▸ **REQUIREMENT**
Copy every line that holds the string "table" from the data below.

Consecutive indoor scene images
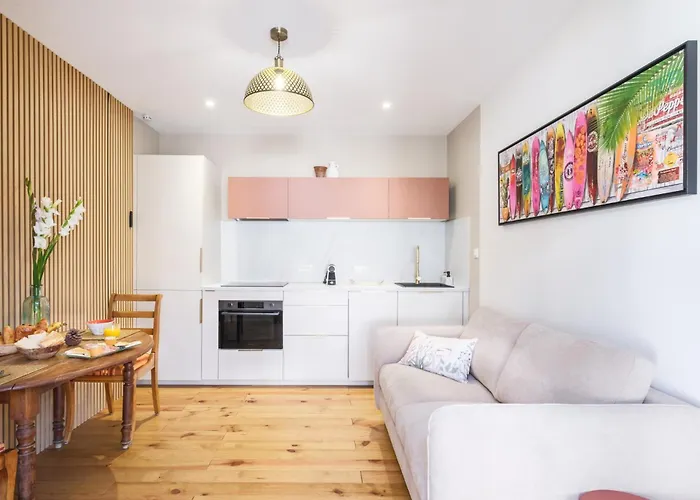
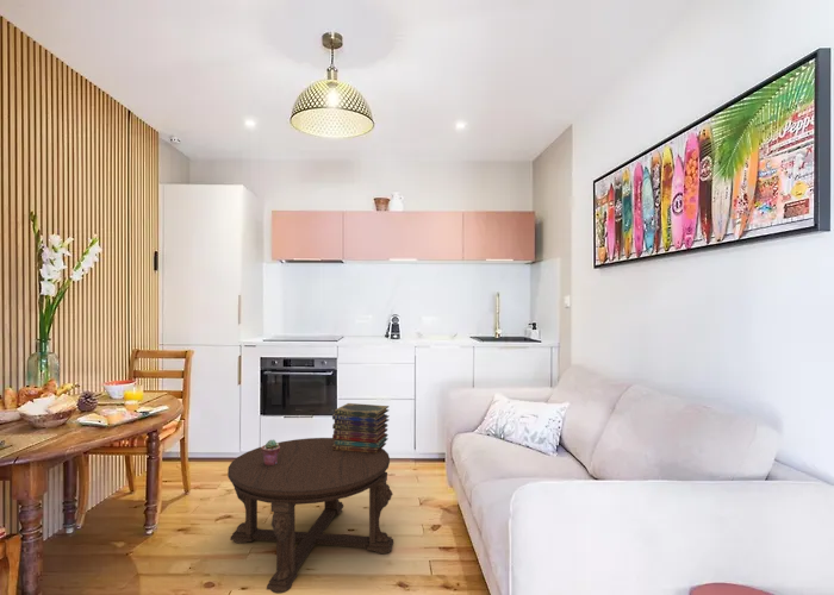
+ coffee table [226,437,394,595]
+ book stack [331,402,391,453]
+ potted succulent [261,439,280,465]
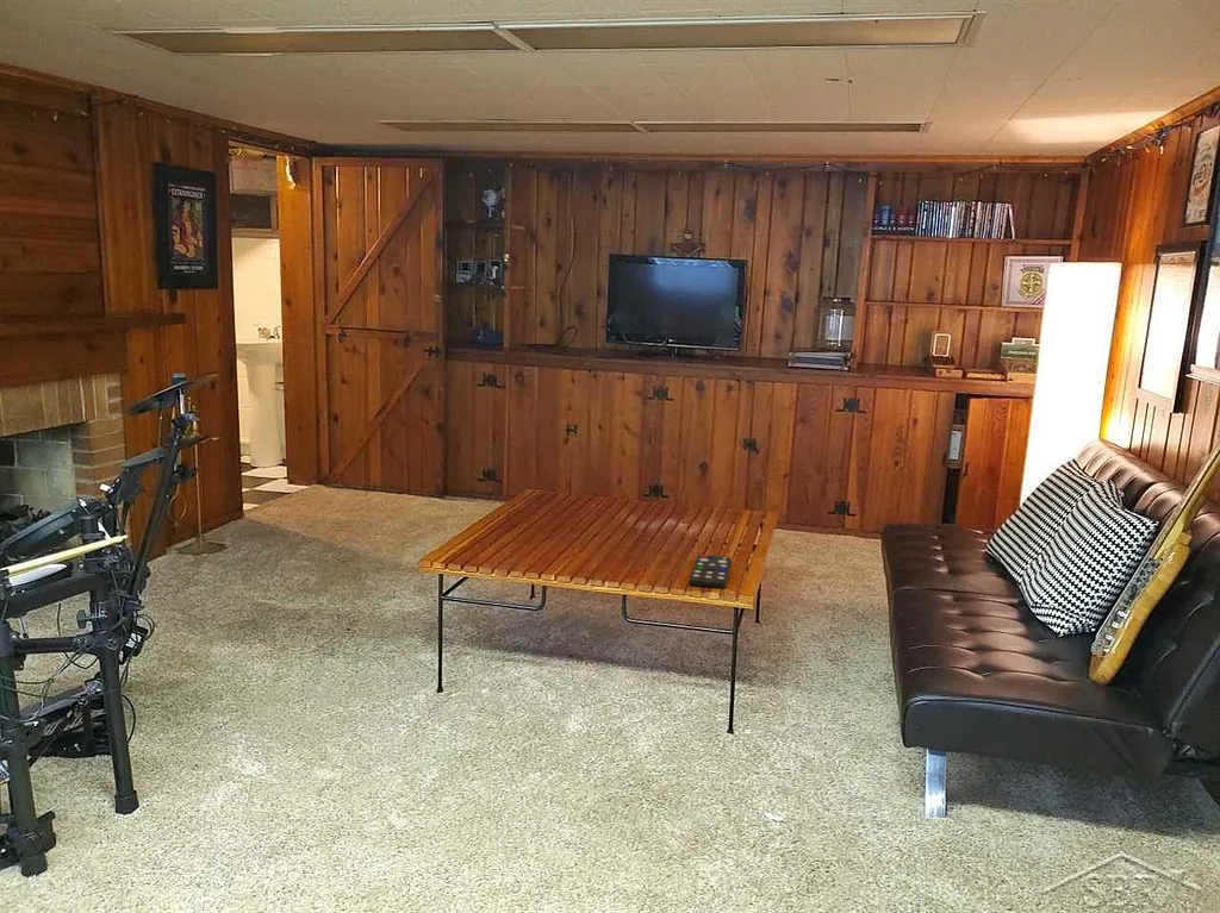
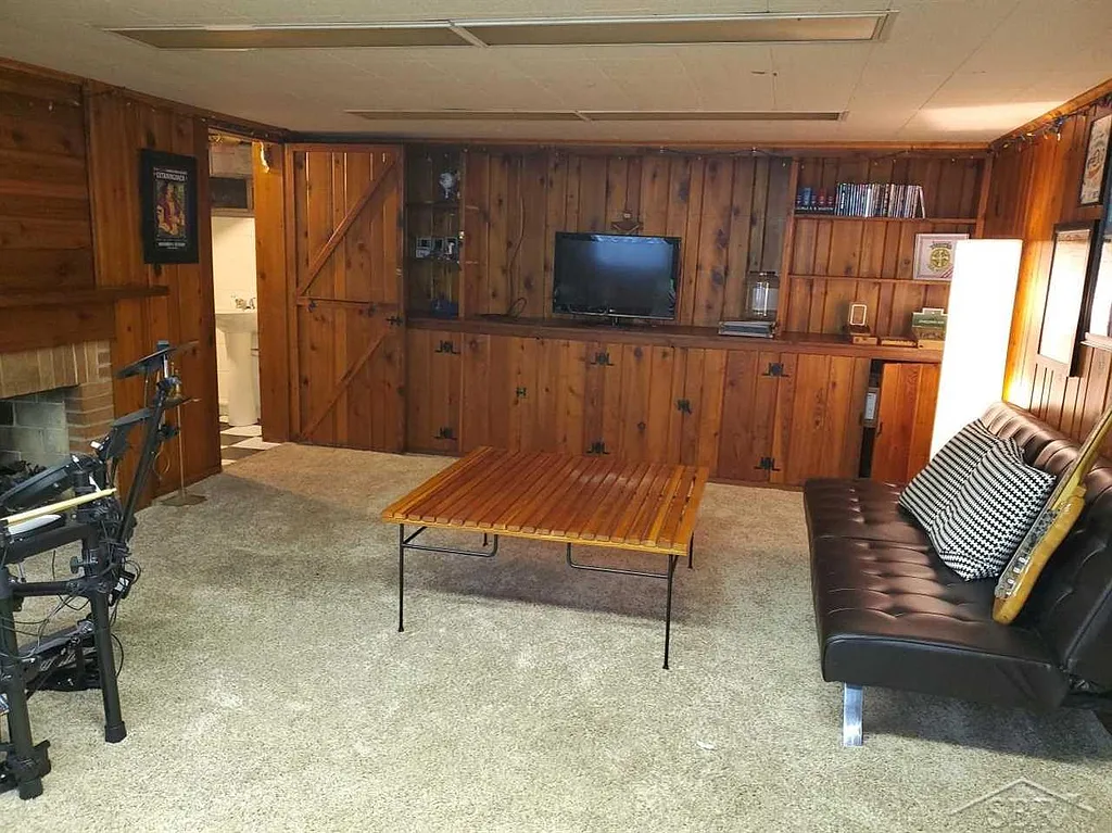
- remote control [689,554,732,589]
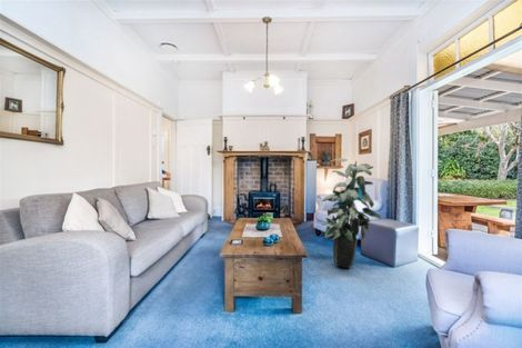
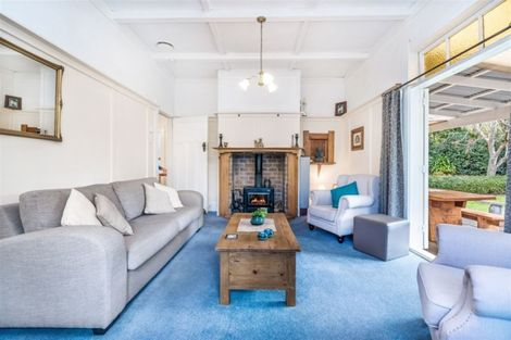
- indoor plant [321,157,382,269]
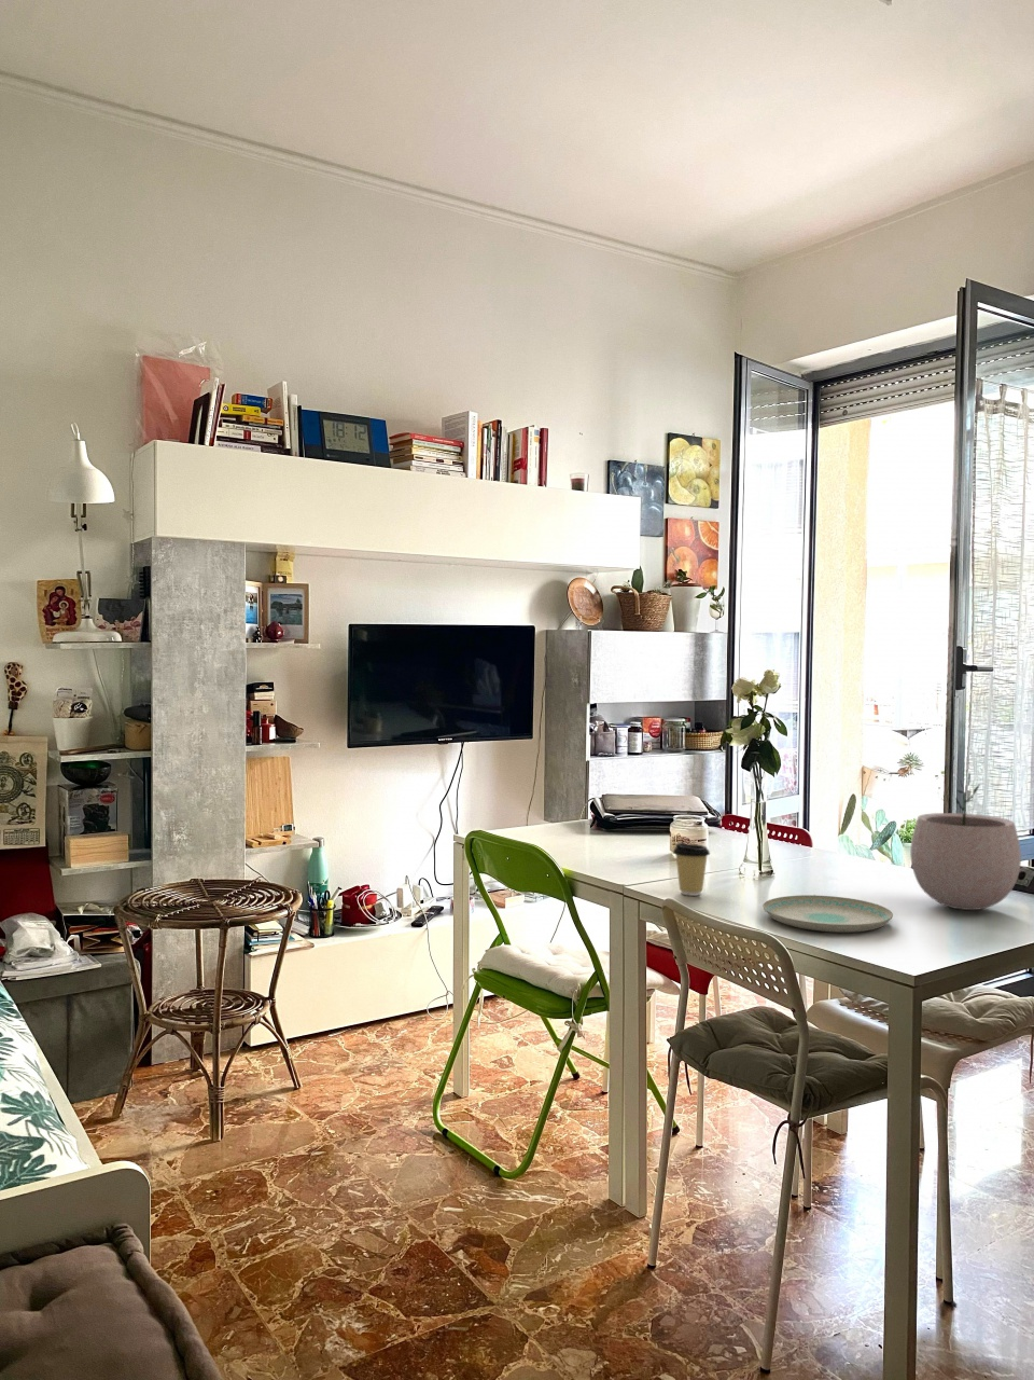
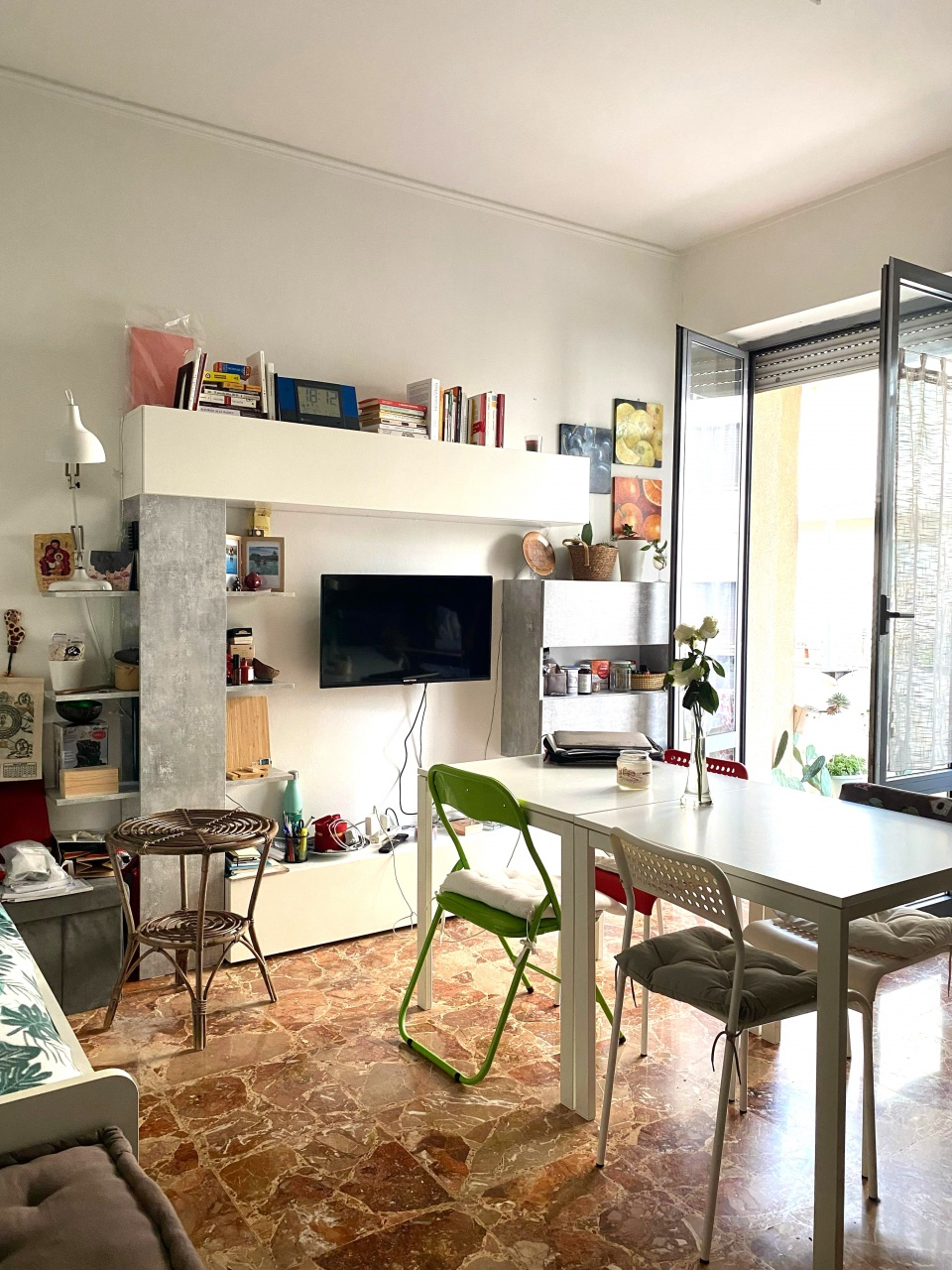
- coffee cup [672,842,710,898]
- plant pot [909,780,1022,911]
- plate [761,894,894,933]
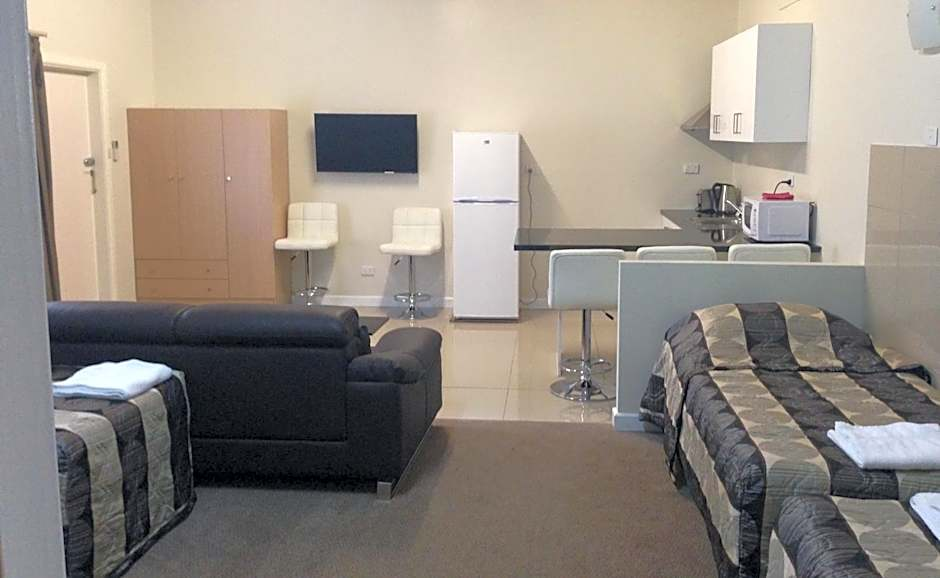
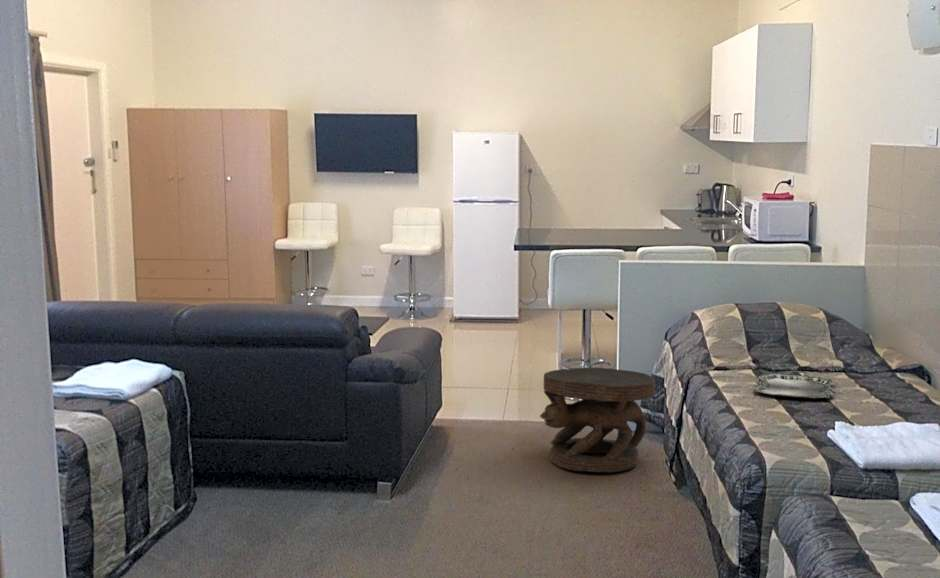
+ side table [539,367,656,474]
+ serving tray [753,370,836,400]
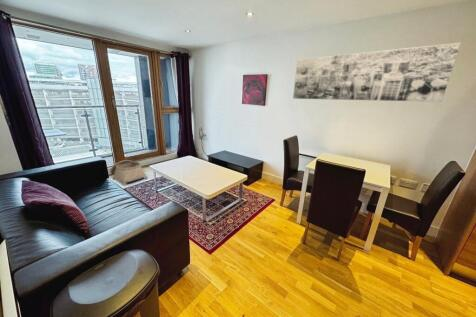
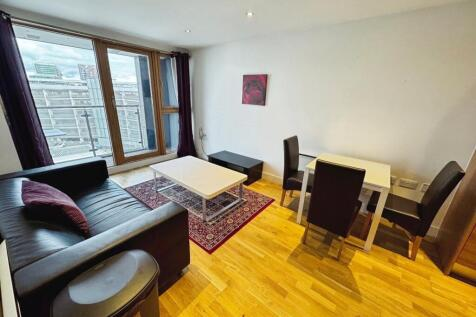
- wall art [292,42,462,103]
- basket [109,159,148,187]
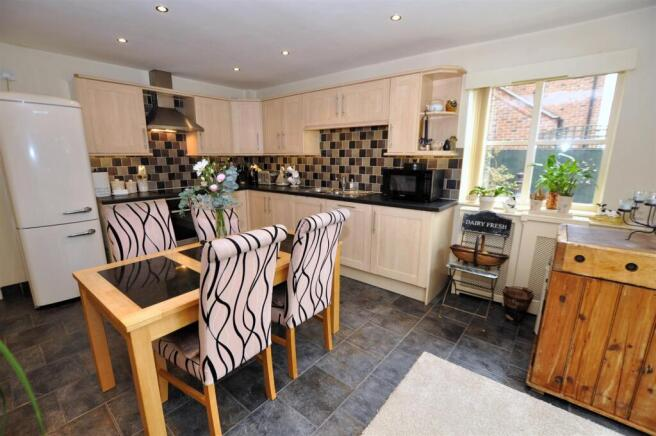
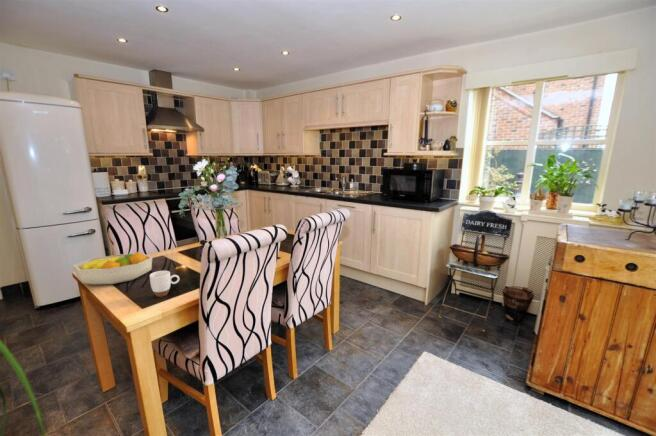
+ fruit bowl [72,251,153,286]
+ mug [149,270,180,298]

▸ **REPLY**
+ coffee table [226,437,394,595]
+ side table [539,367,656,474]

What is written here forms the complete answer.